▸ Task to carry out
Write out the passage of the album review from "A project developed" to "same vaporous corners.".

▸ Page extract

"""

Jay-Cub, whether knowingly or unknowingly, brings with it the baggage of finality as the sudden swansong of Athens prolifically eccentric Birdhouse Collection. The collective, which began releasing bizarre and anonymous tunes in 2011 before outing themselves earlier this year, undoubtedly will leave a gap in the city’s experimental scene. But as Cottonmouth’s third release shows, there’s still a bevy of eager experimentation and curiosity to bring any of the collective’s members to a halt.

A project developed during Jacob Deel’s off-time from fellow Birdhouse Collection-affiliates Muuy Biien and Pretty Bird, Cottonmouth’s demented hip hop beats and surreal deliveries most closely aligns with Pretty Bird’s psychotropic HOUSE, released earlier this year. Jay-Cub is a decidedly more “coherent” affair, allowing a meager smattering of wordless space and amorphous tones where the project’s .period graciously indulged the same vaporous corners.

"""

Point correspondence tracking data
"""

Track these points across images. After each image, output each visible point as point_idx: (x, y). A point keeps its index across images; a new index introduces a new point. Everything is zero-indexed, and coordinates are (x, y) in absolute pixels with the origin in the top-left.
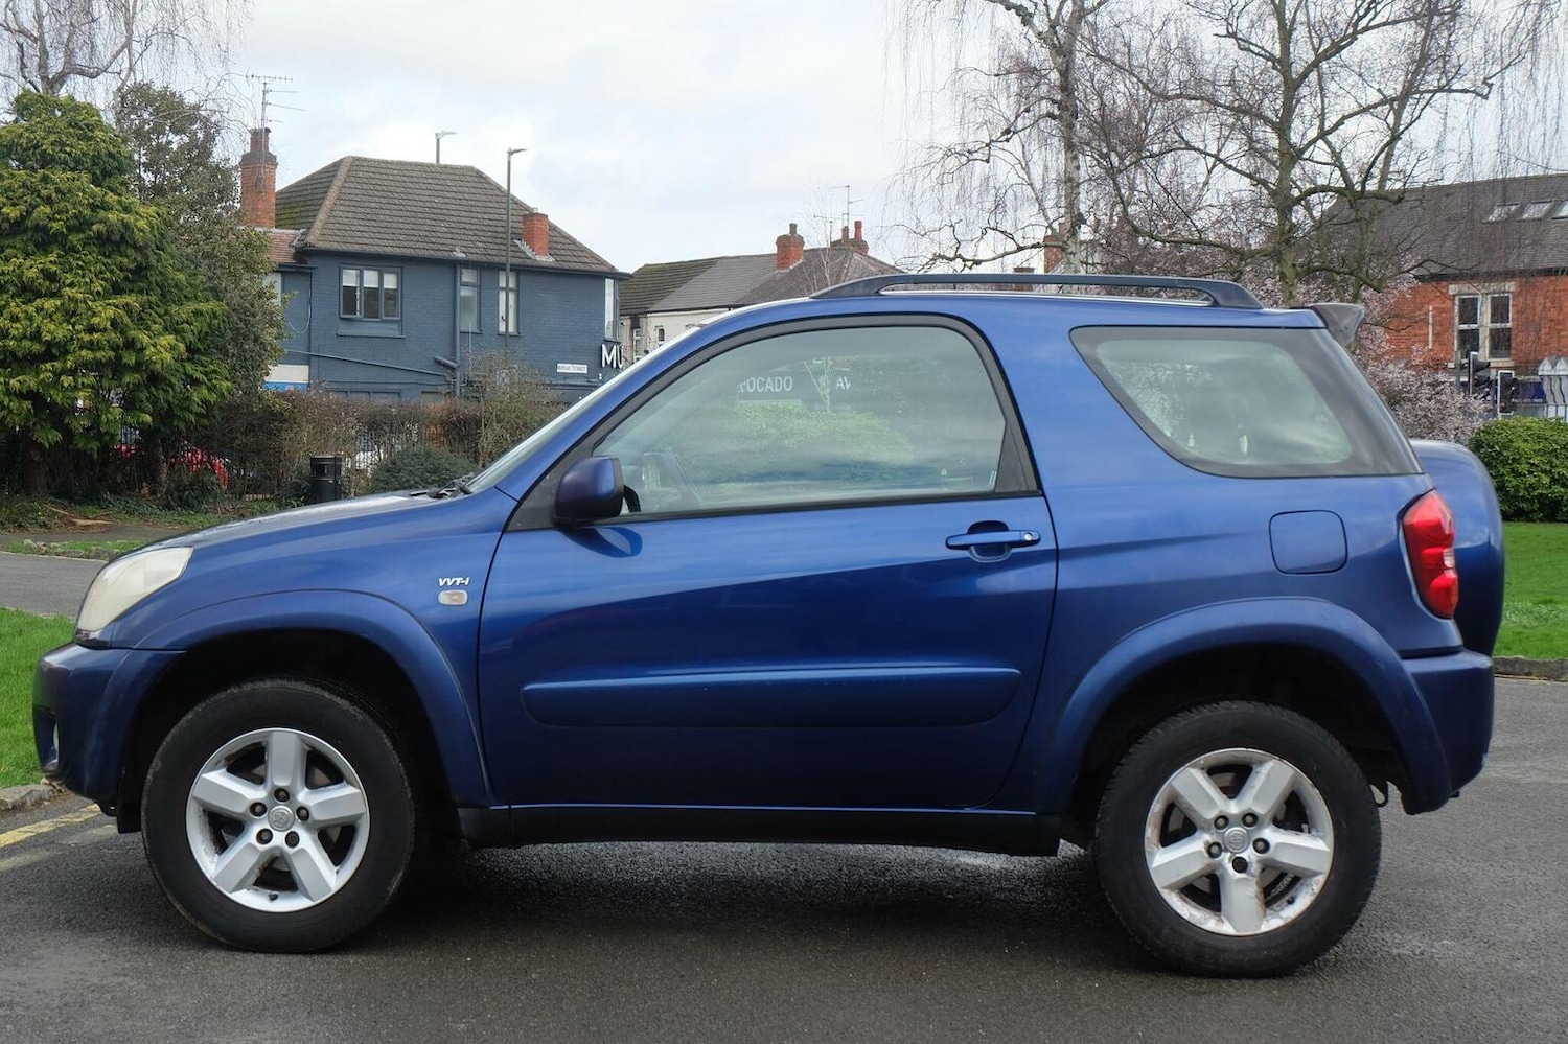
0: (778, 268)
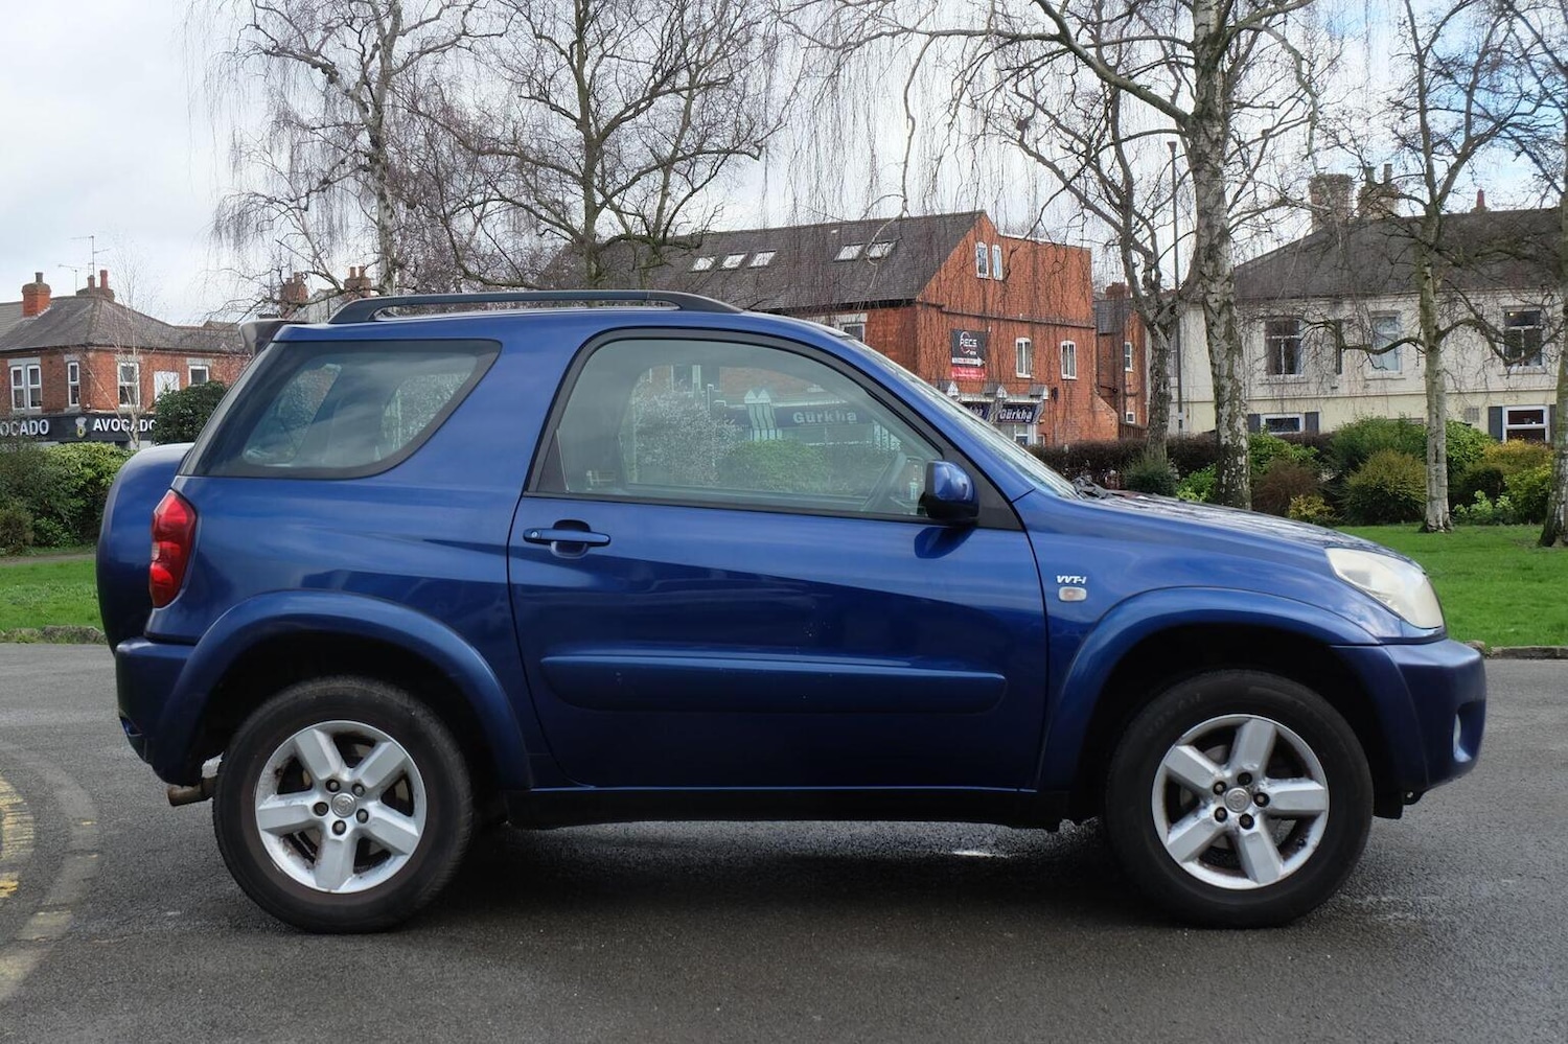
0: (25, 316)
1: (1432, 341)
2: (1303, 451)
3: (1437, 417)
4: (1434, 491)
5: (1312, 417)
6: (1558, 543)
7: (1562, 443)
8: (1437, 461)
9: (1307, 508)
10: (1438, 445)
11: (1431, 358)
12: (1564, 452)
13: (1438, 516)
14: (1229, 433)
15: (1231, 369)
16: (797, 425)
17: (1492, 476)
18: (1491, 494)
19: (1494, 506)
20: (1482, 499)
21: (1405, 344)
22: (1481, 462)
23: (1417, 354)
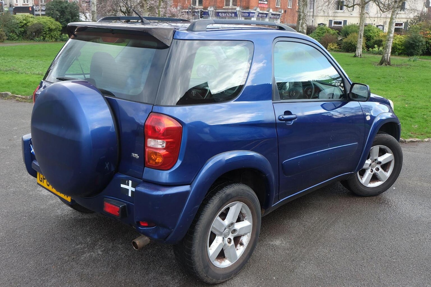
1: (363, 5)
2: (335, 32)
3: (362, 26)
4: (359, 46)
5: (345, 22)
6: (384, 64)
7: (389, 37)
8: (360, 38)
9: (332, 47)
10: (361, 34)
11: (362, 10)
12: (389, 39)
13: (359, 53)
14: (301, 28)
15: (303, 10)
16: (220, 16)
17: (380, 41)
18: (379, 46)
19: (379, 49)
20: (376, 47)
21: (356, 5)
22: (378, 37)
23: (359, 8)
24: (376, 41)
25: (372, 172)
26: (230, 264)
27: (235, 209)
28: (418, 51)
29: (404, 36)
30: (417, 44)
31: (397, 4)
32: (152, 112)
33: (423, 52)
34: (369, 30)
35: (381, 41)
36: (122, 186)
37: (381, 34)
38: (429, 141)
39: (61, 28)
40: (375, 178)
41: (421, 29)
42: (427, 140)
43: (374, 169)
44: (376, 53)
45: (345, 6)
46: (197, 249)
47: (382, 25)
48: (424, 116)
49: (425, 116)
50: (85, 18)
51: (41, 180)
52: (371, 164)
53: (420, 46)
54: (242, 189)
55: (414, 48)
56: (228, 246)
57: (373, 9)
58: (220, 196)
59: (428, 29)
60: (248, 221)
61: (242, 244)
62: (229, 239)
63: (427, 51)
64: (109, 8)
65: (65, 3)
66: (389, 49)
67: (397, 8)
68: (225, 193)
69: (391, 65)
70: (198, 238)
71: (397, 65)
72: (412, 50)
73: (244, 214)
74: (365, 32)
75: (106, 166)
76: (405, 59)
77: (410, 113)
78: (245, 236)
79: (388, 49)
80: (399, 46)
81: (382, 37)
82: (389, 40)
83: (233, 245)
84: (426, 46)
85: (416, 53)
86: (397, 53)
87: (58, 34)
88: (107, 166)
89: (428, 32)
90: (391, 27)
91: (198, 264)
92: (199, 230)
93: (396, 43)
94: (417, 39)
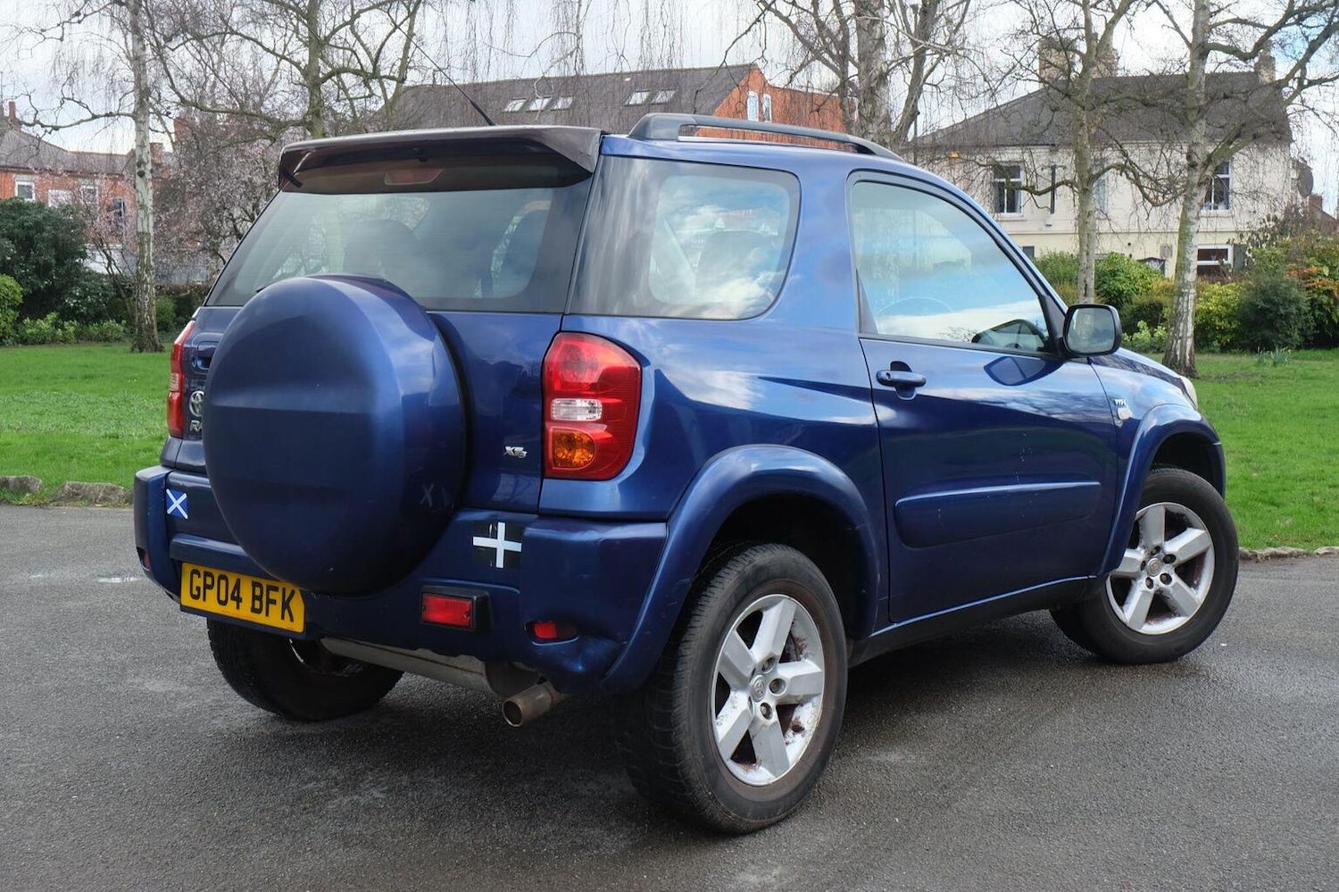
1: (1086, 183)
3: (1088, 254)
7: (1181, 281)
8: (1085, 295)
10: (1088, 280)
11: (1084, 200)
12: (1183, 290)
17: (1155, 308)
18: (1153, 324)
19: (1152, 336)
20: (1143, 329)
21: (1061, 187)
22: (1148, 295)
23: (1072, 195)
24: (1141, 308)
25: (1150, 585)
26: (770, 779)
27: (778, 617)
28: (1287, 336)
29: (1234, 284)
30: (1282, 311)
31: (1198, 173)
32: (560, 331)
33: (1305, 337)
34: (1114, 274)
35: (1158, 307)
36: (479, 541)
37: (1157, 284)
38: (1330, 553)
39: (19, 298)
40: (1160, 607)
41: (1288, 261)
42: (1322, 550)
43: (1156, 579)
44: (1143, 349)
45: (1022, 191)
46: (687, 709)
47: (1158, 257)
48: (1314, 498)
49: (1316, 499)
50: (106, 261)
51: (195, 592)
52: (1144, 564)
53: (1292, 317)
54: (794, 561)
55: (1271, 325)
56: (764, 725)
57: (1119, 195)
58: (740, 569)
59: (1311, 259)
60: (812, 660)
61: (798, 729)
62: (764, 705)
63: (1318, 332)
64: (193, 225)
65: (34, 211)
66: (1186, 323)
67: (1200, 184)
68: (750, 562)
69: (1198, 378)
70: (689, 680)
71: (1218, 377)
72: (1267, 333)
73: (802, 641)
74: (1101, 277)
75: (424, 494)
76: (1246, 361)
77: (1266, 492)
78: (806, 706)
79: (1182, 324)
80: (1221, 319)
81: (1158, 294)
82: (1182, 294)
83: (774, 723)
84: (1313, 315)
85: (1280, 342)
86: (1216, 343)
87: (10, 320)
88: (428, 496)
89: (1314, 269)
90: (1185, 249)
91: (689, 756)
92: (690, 657)
93: (1209, 312)
94: (1279, 292)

"""

▸ Answer to this exercise
A project developed during Jacob Deel’s off-time from fellow Birdhouse Collection-affiliates Muuy Biien and Pretty Bird, Cottonmouth’s demented hip hop beats and surreal deliveries most closely aligns with Pretty Bird’s psychotropic HOUSE, released earlier this year. Jay-Cub is a decidedly more “coherent” affair, allowing a meager smattering of wordless space and amorphous tones where the project’s .period graciously indulged the same vaporous corners.